[Provided information]:
= Beginning of Section =

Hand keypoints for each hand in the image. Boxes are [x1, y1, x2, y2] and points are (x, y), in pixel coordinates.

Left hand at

= End of Section =
= Beginning of Section =

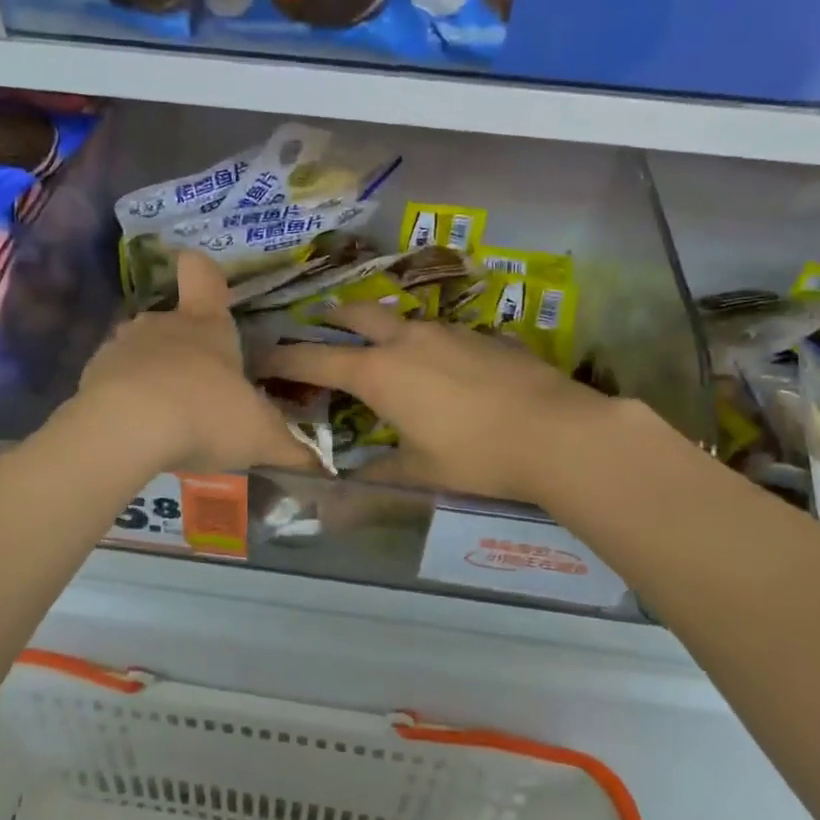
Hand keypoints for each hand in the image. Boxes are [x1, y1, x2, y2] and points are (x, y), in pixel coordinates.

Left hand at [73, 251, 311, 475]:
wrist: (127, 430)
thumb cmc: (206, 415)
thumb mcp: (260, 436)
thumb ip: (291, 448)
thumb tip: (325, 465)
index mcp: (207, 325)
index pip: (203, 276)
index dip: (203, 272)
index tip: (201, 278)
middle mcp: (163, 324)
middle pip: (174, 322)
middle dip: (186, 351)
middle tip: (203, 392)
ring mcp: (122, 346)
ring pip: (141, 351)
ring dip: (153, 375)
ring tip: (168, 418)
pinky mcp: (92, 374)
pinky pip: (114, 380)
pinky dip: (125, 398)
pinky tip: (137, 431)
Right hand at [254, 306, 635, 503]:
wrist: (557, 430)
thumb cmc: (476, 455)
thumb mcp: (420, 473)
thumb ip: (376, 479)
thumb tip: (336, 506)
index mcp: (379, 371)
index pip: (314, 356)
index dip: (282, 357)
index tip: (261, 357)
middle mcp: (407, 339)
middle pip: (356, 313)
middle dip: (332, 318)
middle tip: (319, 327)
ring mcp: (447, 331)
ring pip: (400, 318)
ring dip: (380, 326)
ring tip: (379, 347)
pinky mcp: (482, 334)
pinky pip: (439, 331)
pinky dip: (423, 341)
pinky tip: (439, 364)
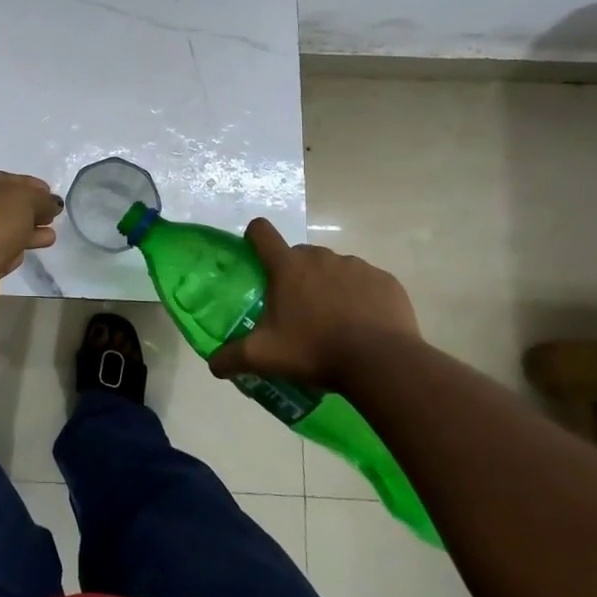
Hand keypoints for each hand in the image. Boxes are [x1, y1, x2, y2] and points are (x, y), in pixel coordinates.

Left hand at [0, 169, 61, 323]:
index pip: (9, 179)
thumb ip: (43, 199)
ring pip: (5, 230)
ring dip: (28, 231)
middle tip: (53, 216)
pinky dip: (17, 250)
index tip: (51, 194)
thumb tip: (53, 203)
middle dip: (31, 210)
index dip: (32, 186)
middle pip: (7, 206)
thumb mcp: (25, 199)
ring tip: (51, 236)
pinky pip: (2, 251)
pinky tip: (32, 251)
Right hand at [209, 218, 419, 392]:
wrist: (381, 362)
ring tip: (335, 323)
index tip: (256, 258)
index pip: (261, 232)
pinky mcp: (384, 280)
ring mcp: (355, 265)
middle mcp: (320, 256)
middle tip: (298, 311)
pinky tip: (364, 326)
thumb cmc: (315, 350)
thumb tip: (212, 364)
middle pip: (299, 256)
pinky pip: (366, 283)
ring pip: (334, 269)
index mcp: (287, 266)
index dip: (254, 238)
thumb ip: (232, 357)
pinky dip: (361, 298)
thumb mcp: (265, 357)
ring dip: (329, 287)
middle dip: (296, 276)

= End of Section =
= Beginning of Section =

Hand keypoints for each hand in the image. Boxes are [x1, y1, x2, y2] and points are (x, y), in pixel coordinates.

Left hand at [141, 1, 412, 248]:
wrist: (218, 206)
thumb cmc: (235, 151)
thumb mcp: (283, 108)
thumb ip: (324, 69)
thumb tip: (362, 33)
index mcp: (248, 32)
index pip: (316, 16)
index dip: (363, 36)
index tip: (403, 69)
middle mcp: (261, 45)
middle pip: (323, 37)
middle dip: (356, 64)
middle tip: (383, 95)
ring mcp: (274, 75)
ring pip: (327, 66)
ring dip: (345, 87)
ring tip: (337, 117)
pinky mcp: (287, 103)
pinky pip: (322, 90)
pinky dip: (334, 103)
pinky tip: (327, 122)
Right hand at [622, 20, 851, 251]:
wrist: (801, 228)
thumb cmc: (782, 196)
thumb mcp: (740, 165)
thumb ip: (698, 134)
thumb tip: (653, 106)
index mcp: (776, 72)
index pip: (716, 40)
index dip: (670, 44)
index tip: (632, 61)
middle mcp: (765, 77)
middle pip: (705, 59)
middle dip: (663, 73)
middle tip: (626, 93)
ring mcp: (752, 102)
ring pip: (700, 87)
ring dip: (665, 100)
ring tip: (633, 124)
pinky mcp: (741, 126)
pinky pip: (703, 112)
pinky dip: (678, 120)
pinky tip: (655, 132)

= End of Section =

[Task objective]: Above are the entries. Output exactly the lines beginning with the line that has "thumb mcp: (283, 108)" and ending with the line that has "pinky tip: (655, 132)".

[Your response]:
thumb mcp: (283, 108)
thumb ip: (324, 69)
thumb tip: (362, 33)
index mcp: (248, 32)
index pip: (316, 16)
index dip: (363, 36)
index tip: (403, 69)
middle mcp: (261, 45)
middle pip: (323, 37)
middle dip: (356, 64)
middle tip: (383, 95)
ring mcp: (274, 75)
ring pip: (327, 66)
ring dip: (345, 87)
ring tip: (337, 117)
pinky mcp: (287, 103)
pinky pip: (322, 90)
pinky dip: (334, 103)
pinky tip: (327, 122)
Right hand at [622, 20, 851, 251]:
wrist: (801, 228)
thumb cmc: (782, 196)
thumb mcp: (740, 165)
thumb ip: (698, 134)
thumb tip: (653, 106)
index mcp: (776, 72)
index pip: (716, 40)
index dip: (670, 44)
index tip: (632, 61)
middle mcp: (765, 77)
middle pip: (705, 59)
middle dip: (663, 73)
middle tip: (626, 93)
ring mcp: (752, 102)
ring pip: (700, 87)
ring dip: (665, 100)
ring tip: (633, 124)
pinky mcp: (741, 126)
pinky pip: (703, 112)
pinky dip: (678, 120)
pinky tip: (655, 132)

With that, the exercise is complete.